In foto una scena del film La douleur.
In foto una scena del film La douleur.

Nel film recitate con tre attori differenti (Benoît Magimel, Benjamin Biolay, Emmanuel Bourdieu) e vi confrontate con tre caratteri maschili differenti. È stato difficile cambiare tono, adattarsi a ciascuno di loro?
No, non direi che è stato difficile, anzi ero felice di mettermi alla prova con caratteri diversi. Soprattutto ero felice di lavorare con partner tanto gentili, generosi e galanti. È fantastico avere dei partner così. Avevo già lavorato con Benoît Magimel, avevamo fatto un film insieme e ci conoscevamo bene. Amo lavorare con lui perché unisce a un côté estremamente fragile qualcosa di pericoloso, misterioso, febbrile. Sullo schermo è riuscito a rendere tutta la complessità del suo personaggio, così dolce e così violento, portatore insieme di male e di speranza, c'è insomma in lui qualcosa di bizzarro. Per me Benoît è un attore fantastico da filmare, ha una fotogenia e una bellezza incredibili. E poi c'era Benjamin Biolay, cantautore molto popolare in Francia. Benjamin è anche un ottimo attore, lavora con grande umiltà. Recitare non è il suo mestiere principale, per questa ragione quando fa cinema preferisce mantenere un profilo basso.

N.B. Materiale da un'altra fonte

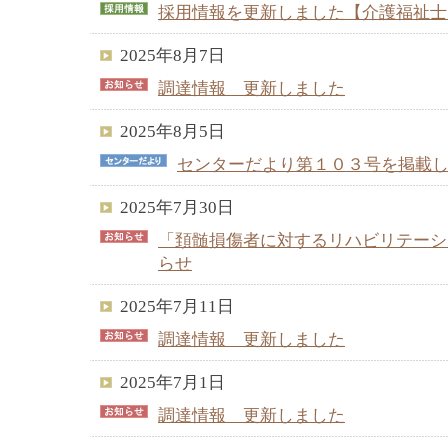
採用情報を更新しました【介護福祉士
2025年8月7日
調達情報 更新しました
2025年8月5日
センターだより第１０３号を掲載
2025年7月30日
「頚髄損傷者に対するリハビリテーシ
らせ
2025年7月11日
調達情報 更新しました
2025年7月1日
調達情報 更新しました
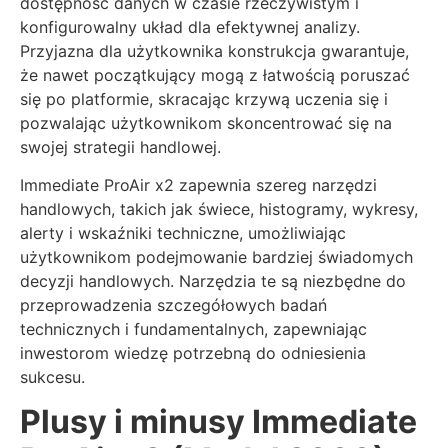
dostępność danych w czasie rzeczywistym i
konfigurowalny układ dla efektywnej analizy.
Przyjazna dla użytkownika konstrukcja gwarantuje,
że nawet początkujący mogą z łatwością poruszać
się po platformie, skracając krzywą uczenia się i
pozwalając użytkownikom skoncentrować się na
swojej strategii handlowej.
Immediate ProAir x2 zapewnia szereg narzędzi
handlowych, takich jak świece, histogramy, wykresy,
alerty i wskaźniki techniczne, umożliwiając
użytkownikom podejmowanie bardziej świadomych
decyzji handlowych. Narzędzia te są niezbędne do
przeprowadzenia szczegółowych badań
technicznych i fundamentalnych, zapewniając
inwestorom wiedzę potrzebną do odniesienia
sukcesu.
Plusy i minusy Immediate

La sua è una filmografia esigente. Lei è un'attrice esigente ed eclettica, solare in Au revoir là-haut o opaca in La douleur, come sceglie i suoi ruoli?
Non lo so, probabilmente seguo l'istinto o il desiderio di lavorare con questa o quella persona. Ad esempio il mio ruolo in Au revoir là-haut è piccolo ma volevo tanto lavorare con Albert Dupontel perché lo trovo così charmant e intelligente. Albert è un grande regista, amo il suo cinema e trovavo che il ruolo propostomi fosse carino da recitare e allora l'ho fatto senza farmi troppe domande. La cosa importante alla fine per me è il primo incontro, è importante capire se riuscirò a lavorare bene con un autore, se ha uno sguardo, un pensiero, un'opinione, un desiderio di cinema interessanti che mi facciano venire voglia di girare con lui. In questo momento non sto girando niente e francamente non so quando lavorerò la prossima volta, quello che so per certo è che non vedo l'ora di fare cose nuove, ci sono 'colori' che non ho mai recitato, non so se sarò capace di interpretare il blu, davvero non so se ne sarò capace ma non vedo l'ora di farlo.

Colette, Marguerite Duras o Simone de Beauvoir incarnano tre maniere straordinarie di impegno... cosa pensate di loro e di questo nuovo femminismo?
Erano differenti certo ma tutte ugualmente portatrici di una grande forma di libertà. Colette poi era un'avanguardista, una creatura assolutamente libera, amava anche le donne e non lo nascondeva in un'epoca in cui non era certo facile praticare l'amore saffico ma lei era onesta e politicamente corretta, davvero una donna affascinante. Poi c'erano Simone de Beauvoir, Marguerite Duras, Marguerite Yourcenar tutte scrittrici incredibili e tutte allineate. Condividevano una forma di fragilità e di sensibilità, avevano qualcosa di importante da dire e non si preoccupavano mai troppo dei giudizi degli altri o degli sguardi degli uomini, avevano tutte una maniera educata e garbata di porsi e di condurre le proprie battaglie. Erano tutte femministe e nessuna di loro odiava gli uomini. Quello che proprio non capisco dei nuovi movimenti femministi è quella maniera di lanciarsi contro gli uomini. Donne come Marguerite Duras o Simone de Beauvoir combattevano per i loro diritti senza che questo gli impedisse di amare appassionatamente gli uomini, i loro uomini a cui scrivevano lettere travolgenti. Trovo che i nuovi movimenti, soprattutto quelli americani, siano fortemente ipocriti e puritani, davvero fatico a comprenderli.